3.3. Model Robustness Test and Endogeneity Test
To test the robustness of the regression results, according to the product attributes of the above five types of forest products, plywood, particleboard, and fiberboard are classified as intermediate products, wood furniture and paper products are classified as final products, the corresponding IIT and MIIT values are respectively taken as the average value of intermediate products and final products, the independent variables remain unchanged, and the empirical analysis was conducted again (
Table 7). We found that the regression results after classification subtly changed in the saliency of some variables, but most of the factors of the intermediate and final products were consistent with the significance of the corresponding variables in
Table 5 and
Table 6, especially the influence direction. The economic interpretation of the influencing factors is consistent with that in the unclassified regression results, so the empirical estimation results in this paper are robust.

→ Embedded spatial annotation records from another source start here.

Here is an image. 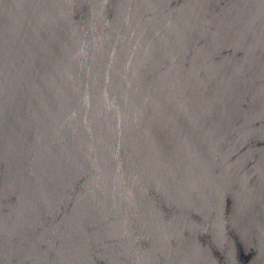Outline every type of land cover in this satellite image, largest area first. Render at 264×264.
Masks as SVG:
<instances>
[{
    "label": "water",
    "instance_id": "obj_1",
    "mask_svg": "<svg viewBox=\"0 0 264 264\" xmlns=\"http://www.w3.org/2000/svg\"><path fill=\"white\" fill-rule=\"evenodd\" d=\"M0 264H264V0H0Z\"/></svg>",
    "mask_w": 264,
    "mask_h": 264
}]
</instances>
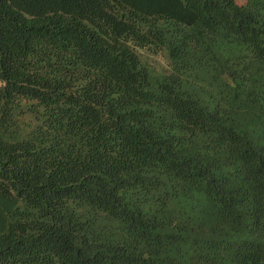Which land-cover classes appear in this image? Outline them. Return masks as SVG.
<instances>
[{"label":"trees","instance_id":"trees-1","mask_svg":"<svg viewBox=\"0 0 264 264\" xmlns=\"http://www.w3.org/2000/svg\"><path fill=\"white\" fill-rule=\"evenodd\" d=\"M0 264H264V0H0Z\"/></svg>","mask_w":264,"mask_h":264},{"label":"rangeland","instance_id":"rangeland-1","mask_svg":"<svg viewBox=\"0 0 264 264\" xmlns=\"http://www.w3.org/2000/svg\"><path fill=\"white\" fill-rule=\"evenodd\" d=\"M236 4L240 5L244 2V0H234Z\"/></svg>","mask_w":264,"mask_h":264}]
</instances>
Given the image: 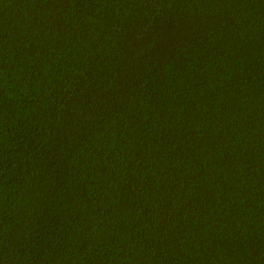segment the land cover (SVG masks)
<instances>
[{"label":"trees","instance_id":"trees-1","mask_svg":"<svg viewBox=\"0 0 264 264\" xmlns=\"http://www.w3.org/2000/svg\"><path fill=\"white\" fill-rule=\"evenodd\" d=\"M0 264H264V0H0Z\"/></svg>","mask_w":264,"mask_h":264}]
</instances>
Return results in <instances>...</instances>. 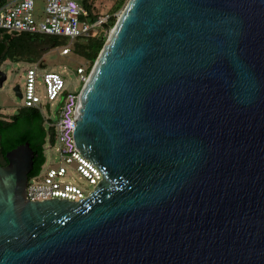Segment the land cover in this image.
<instances>
[{"label": "water", "instance_id": "water-1", "mask_svg": "<svg viewBox=\"0 0 264 264\" xmlns=\"http://www.w3.org/2000/svg\"><path fill=\"white\" fill-rule=\"evenodd\" d=\"M79 96L102 179L32 201L8 151L0 264H264V0H128Z\"/></svg>", "mask_w": 264, "mask_h": 264}, {"label": "built area", "instance_id": "built-area-1", "mask_svg": "<svg viewBox=\"0 0 264 264\" xmlns=\"http://www.w3.org/2000/svg\"><path fill=\"white\" fill-rule=\"evenodd\" d=\"M41 12L37 0H5L0 3V29L7 32H30L66 37L69 43L59 44L62 55L72 52V44L80 37H96L111 30L109 13L91 16L89 11L77 0H43ZM120 14L114 13L113 16ZM43 61L29 63L25 71V88L22 91L23 107H34L41 110L45 125L53 131L54 139L50 140L56 146L58 163L46 166L30 176L27 184V197L34 200L50 198L80 201L87 197L97 183L102 179L101 170L85 157L76 147L73 129L77 122L75 113L79 102V91L71 92L65 89L62 74L55 70H44ZM88 66H79L77 72L84 83L88 78ZM42 77L45 85V97L51 105L58 102L53 114H44L42 99L38 94ZM73 165L86 178L92 189L84 190L81 186L65 179L68 166Z\"/></svg>", "mask_w": 264, "mask_h": 264}, {"label": "trees", "instance_id": "trees-1", "mask_svg": "<svg viewBox=\"0 0 264 264\" xmlns=\"http://www.w3.org/2000/svg\"><path fill=\"white\" fill-rule=\"evenodd\" d=\"M90 13L91 16H98L105 13H99L90 3L89 0H77ZM5 0H0V3ZM116 4L107 13L111 14L110 26L112 27L117 17L113 14L120 9ZM106 13V14H107ZM103 35V36H102ZM59 36L47 35L43 33L18 32L11 33L0 29V66L6 61L11 60L26 61L32 63L38 61L48 47H57ZM106 34H100L96 37H80L74 42L72 52L75 51L84 56L91 65H93L106 42ZM43 61V60H42ZM45 65V62L43 61ZM91 65L88 66L89 73ZM53 140V131L45 125L43 114L40 109L34 107H21L20 110L5 118L0 113V164H6L7 152L19 144L29 141L34 150V166L30 176L38 174L45 162V144L47 139Z\"/></svg>", "mask_w": 264, "mask_h": 264}, {"label": "rangeland", "instance_id": "rangeland-1", "mask_svg": "<svg viewBox=\"0 0 264 264\" xmlns=\"http://www.w3.org/2000/svg\"><path fill=\"white\" fill-rule=\"evenodd\" d=\"M89 1L93 5V8L99 13H107L116 4H119L121 5L120 9L115 13L120 14L128 0ZM37 2L38 9L41 12L44 2L43 0H37ZM109 33L110 30L104 32V35L106 34V39L108 38ZM69 41L70 40L66 37L59 38L60 44L69 43ZM72 46H74V43ZM37 60H43L45 62L44 67L41 68V72L44 70H55L60 72L65 80V89L71 92L80 91L83 86V82L80 79L77 68L79 66L91 65L90 62L81 54L73 51L68 55H62L60 53V49L53 46L48 47V49L37 58ZM24 62L26 61L14 62L11 60H6L0 66V68L7 74L6 81L4 82L3 86L0 87V113L5 118L17 113L23 105V99L17 95L15 87L16 85H19L21 91H23L25 88V71L29 66V63ZM93 65H91V69ZM39 80L40 83L38 86V94L41 96L43 102L42 111L45 115L53 114L54 117H56L55 111L57 109L58 102H54L52 105L50 102H48L47 98L45 97V85L41 76H39ZM45 156L46 166L55 165L58 163V152L56 150V146L53 145L49 139H47L45 144ZM65 179L81 186L86 191L93 188V186L88 183L86 178L81 177L80 173L73 165L68 166V173L66 174Z\"/></svg>", "mask_w": 264, "mask_h": 264}]
</instances>
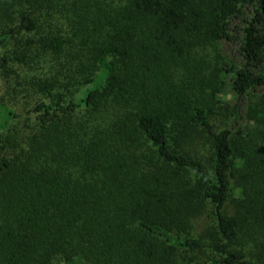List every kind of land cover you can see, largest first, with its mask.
Returning <instances> with one entry per match:
<instances>
[{
    "label": "trees",
    "instance_id": "1",
    "mask_svg": "<svg viewBox=\"0 0 264 264\" xmlns=\"http://www.w3.org/2000/svg\"><path fill=\"white\" fill-rule=\"evenodd\" d=\"M84 1L0 0L3 76L74 60L0 132V264H264V0Z\"/></svg>",
    "mask_w": 264,
    "mask_h": 264
},
{
    "label": "rangeland",
    "instance_id": "2",
    "mask_svg": "<svg viewBox=\"0 0 264 264\" xmlns=\"http://www.w3.org/2000/svg\"><path fill=\"white\" fill-rule=\"evenodd\" d=\"M93 2L94 0H87L84 1L83 4L87 6L94 4ZM93 9L95 10L96 8L94 7ZM99 11L100 10H97V12ZM54 16L55 19L56 17L58 18L57 24H59L60 27L68 26L67 18L63 13L56 12L54 13ZM219 48L221 49L220 52L227 56L229 61L237 59V49L234 45L228 42H223L220 47L208 48L207 51L210 53L211 58H213V55L219 51ZM73 61L74 60L71 59V55L69 53H65L62 57L52 53H43L29 64L21 65L13 63L12 67L14 69V73L8 77L3 76L0 72V105L12 108L16 113V118L10 123V128L7 130H0V132L8 133L11 131L17 137H24L29 134V125L31 120L34 119V115L31 114V111L36 102L44 100L46 97L41 93L36 92L35 88H33L30 84L31 81L38 78L52 77L62 71L61 67L63 65L70 66V63ZM229 77L230 76L223 74V78L226 82L228 81V83L231 84ZM222 97L224 100L236 101L235 93L233 92L231 85L224 87L222 90ZM243 108L245 109L242 111L239 125L247 123V105L245 104ZM103 115H107V113H97L98 120H101ZM90 117L91 115L89 111L82 108L75 114L73 121L74 124L90 122L89 120L93 119V117ZM237 196L238 194L236 191H234L231 195L233 199ZM233 207V203L228 204L227 209L230 214L233 213ZM261 241L263 240L258 238L256 241L250 242L249 245L254 248L256 245L260 244Z\"/></svg>",
    "mask_w": 264,
    "mask_h": 264
}]
</instances>
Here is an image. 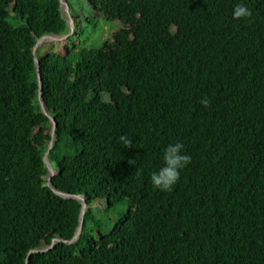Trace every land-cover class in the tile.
I'll list each match as a JSON object with an SVG mask.
<instances>
[{
    "label": "trees",
    "instance_id": "obj_1",
    "mask_svg": "<svg viewBox=\"0 0 264 264\" xmlns=\"http://www.w3.org/2000/svg\"><path fill=\"white\" fill-rule=\"evenodd\" d=\"M82 1L118 21L110 36L71 45L84 26L69 11L68 53L36 56L52 186L87 208L75 242L28 254L69 240L81 210L46 185L32 53L68 25L58 0H0V264H264V0ZM238 3L250 20L233 18ZM177 142L191 161L158 190Z\"/></svg>",
    "mask_w": 264,
    "mask_h": 264
},
{
    "label": "rangeland",
    "instance_id": "obj_2",
    "mask_svg": "<svg viewBox=\"0 0 264 264\" xmlns=\"http://www.w3.org/2000/svg\"><path fill=\"white\" fill-rule=\"evenodd\" d=\"M69 2L72 5L70 13L73 14V17L78 15L82 25L84 26V33H79L73 41H70L71 45L76 44V46L87 47L91 45H99L103 39L110 36L113 28L117 27V25L115 24L118 23L117 20L111 21L103 18L102 16H95L93 10H89L86 2H83L82 0L77 3H75L73 0H69ZM42 43H45L42 52L47 51L50 46H55L57 51L63 54L68 53L67 47L69 43L66 39L59 42L44 41ZM116 216L117 208L110 210L108 215L100 212L99 210H95L94 218L96 226L94 225V227H98L101 231H108ZM88 227L91 228L92 224H88Z\"/></svg>",
    "mask_w": 264,
    "mask_h": 264
},
{
    "label": "water",
    "instance_id": "obj_3",
    "mask_svg": "<svg viewBox=\"0 0 264 264\" xmlns=\"http://www.w3.org/2000/svg\"><path fill=\"white\" fill-rule=\"evenodd\" d=\"M60 3L61 8H63L64 12H65V19L68 25V32L58 36V38H55L53 34H45L40 36L34 43V45L32 46V53H33V58H34V66H35V71H36V76H37V84H38V100H39V104H40V108L41 111L44 115H46L50 121L51 124V128H50V140L48 142L47 148L43 153V162L46 166V185L49 186L53 192L63 198H74V199H78L81 201V210H80V215H79V219H78V225L76 227V230L73 234V236L69 239V240H65L59 236L53 237L50 241V243L44 247V248H36V249H32L31 251H29L28 254L33 253V252H38V251H47L49 249H51L54 244L58 241H63L65 243H73L75 242L81 233V228H82V221H83V215L84 212L87 208V204H86V200H85V196L83 194H71V193H65V192H61L59 190H56L53 188L52 183H51V177L55 174V169L54 167L51 165V162L48 159V152L49 150L52 148L53 146V138H54V133H55V127H56V122L53 116H51L45 109L44 106V102H43V98H42V94H41V78H40V74H39V69H38V59L36 56V49L40 46V44L42 42L45 41L46 37H51L50 39H52V41H63L65 39H67V37L69 35L72 34L73 29H74V22L73 19L71 18L69 11H70V6L67 3L66 0H58ZM27 260H28V256L25 259V264H27Z\"/></svg>",
    "mask_w": 264,
    "mask_h": 264
},
{
    "label": "clouds",
    "instance_id": "obj_4",
    "mask_svg": "<svg viewBox=\"0 0 264 264\" xmlns=\"http://www.w3.org/2000/svg\"><path fill=\"white\" fill-rule=\"evenodd\" d=\"M251 16L252 12L245 4L238 3L233 9V18L236 20H250ZM201 102L205 107L208 106L207 99ZM118 142L122 143L125 149L133 148L132 139L127 135H121ZM183 151L184 145L182 143L177 142L174 145H168L163 155L164 166L151 176V181L156 189L168 192L171 191L173 186L178 182L180 170L184 169L191 161V157L183 154ZM129 163L133 164L131 161H129Z\"/></svg>",
    "mask_w": 264,
    "mask_h": 264
},
{
    "label": "bare ground",
    "instance_id": "obj_5",
    "mask_svg": "<svg viewBox=\"0 0 264 264\" xmlns=\"http://www.w3.org/2000/svg\"><path fill=\"white\" fill-rule=\"evenodd\" d=\"M55 37V36H54ZM58 38V36H56Z\"/></svg>",
    "mask_w": 264,
    "mask_h": 264
}]
</instances>
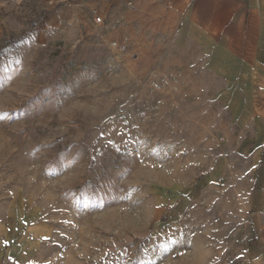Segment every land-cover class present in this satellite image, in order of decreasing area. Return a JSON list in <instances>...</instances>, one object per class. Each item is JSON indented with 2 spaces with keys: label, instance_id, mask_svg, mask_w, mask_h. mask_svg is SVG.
Wrapping results in <instances>:
<instances>
[{
  "label": "rangeland",
  "instance_id": "obj_1",
  "mask_svg": "<svg viewBox=\"0 0 264 264\" xmlns=\"http://www.w3.org/2000/svg\"><path fill=\"white\" fill-rule=\"evenodd\" d=\"M179 54L105 5L0 0L1 264L251 263L255 161Z\"/></svg>",
  "mask_w": 264,
  "mask_h": 264
},
{
  "label": "crops",
  "instance_id": "obj_2",
  "mask_svg": "<svg viewBox=\"0 0 264 264\" xmlns=\"http://www.w3.org/2000/svg\"><path fill=\"white\" fill-rule=\"evenodd\" d=\"M78 1L108 7L133 50L177 51L201 81L220 83L221 104L243 132L237 144L255 161L245 226L249 262L264 264V0Z\"/></svg>",
  "mask_w": 264,
  "mask_h": 264
},
{
  "label": "built area",
  "instance_id": "obj_3",
  "mask_svg": "<svg viewBox=\"0 0 264 264\" xmlns=\"http://www.w3.org/2000/svg\"><path fill=\"white\" fill-rule=\"evenodd\" d=\"M95 21H96L97 23H103V22H104L103 17L100 16V15H97V16L95 17ZM118 48H119L120 50L123 51V50L126 49V44L122 43L121 45H118Z\"/></svg>",
  "mask_w": 264,
  "mask_h": 264
},
{
  "label": "trees",
  "instance_id": "obj_4",
  "mask_svg": "<svg viewBox=\"0 0 264 264\" xmlns=\"http://www.w3.org/2000/svg\"><path fill=\"white\" fill-rule=\"evenodd\" d=\"M37 24H35L34 26H36Z\"/></svg>",
  "mask_w": 264,
  "mask_h": 264
}]
</instances>
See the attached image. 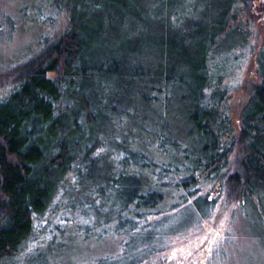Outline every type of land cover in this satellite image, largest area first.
I'll return each mask as SVG.
<instances>
[{
	"label": "trees",
	"instance_id": "obj_1",
	"mask_svg": "<svg viewBox=\"0 0 264 264\" xmlns=\"http://www.w3.org/2000/svg\"><path fill=\"white\" fill-rule=\"evenodd\" d=\"M254 1L87 0L51 45L1 71L15 86L0 100V264H58L65 240L53 245L54 229L76 215L117 221L137 249L149 246L167 234L174 193L214 210L224 187L238 210L264 215V0L258 15ZM249 46L234 88V51ZM60 208L49 240L24 251ZM148 214L159 217L142 223Z\"/></svg>",
	"mask_w": 264,
	"mask_h": 264
},
{
	"label": "rangeland",
	"instance_id": "obj_2",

Given the possible endogeneity problems with regression results, we tested the problems from three aspects: missing variables, measurement errors, and reverse causality [
47], and the results are shown in
Table 8. Firstly, in the choice of variables, we fully considered the influencing factors at the macro-trade level and the forestry industry level, and empirically analyzed both static and dynamic intra-industry trades. The regression results are more robust, so the possibility of missing important independent variables is less likely. Secondly, the empirical analysis data were derived from the authoritative data at the macro level, and definition and error processing of the independent variables were performed, so the possibility of measurement error is also small. Finally, as the import and export values of forest products in bilateral trading countries may affect the intra-industry trade and the intra-industry trade may also adversely affect the value of import and export forest products, we used the Davidson-MacKinnon test to identify the endogenous issue of the two independent variables of bilateral forest products. The results show that there is no obvious reverse causal relationship between the two variables and intra-industry trade. Therefore, there is no serious endogenous problem in the model.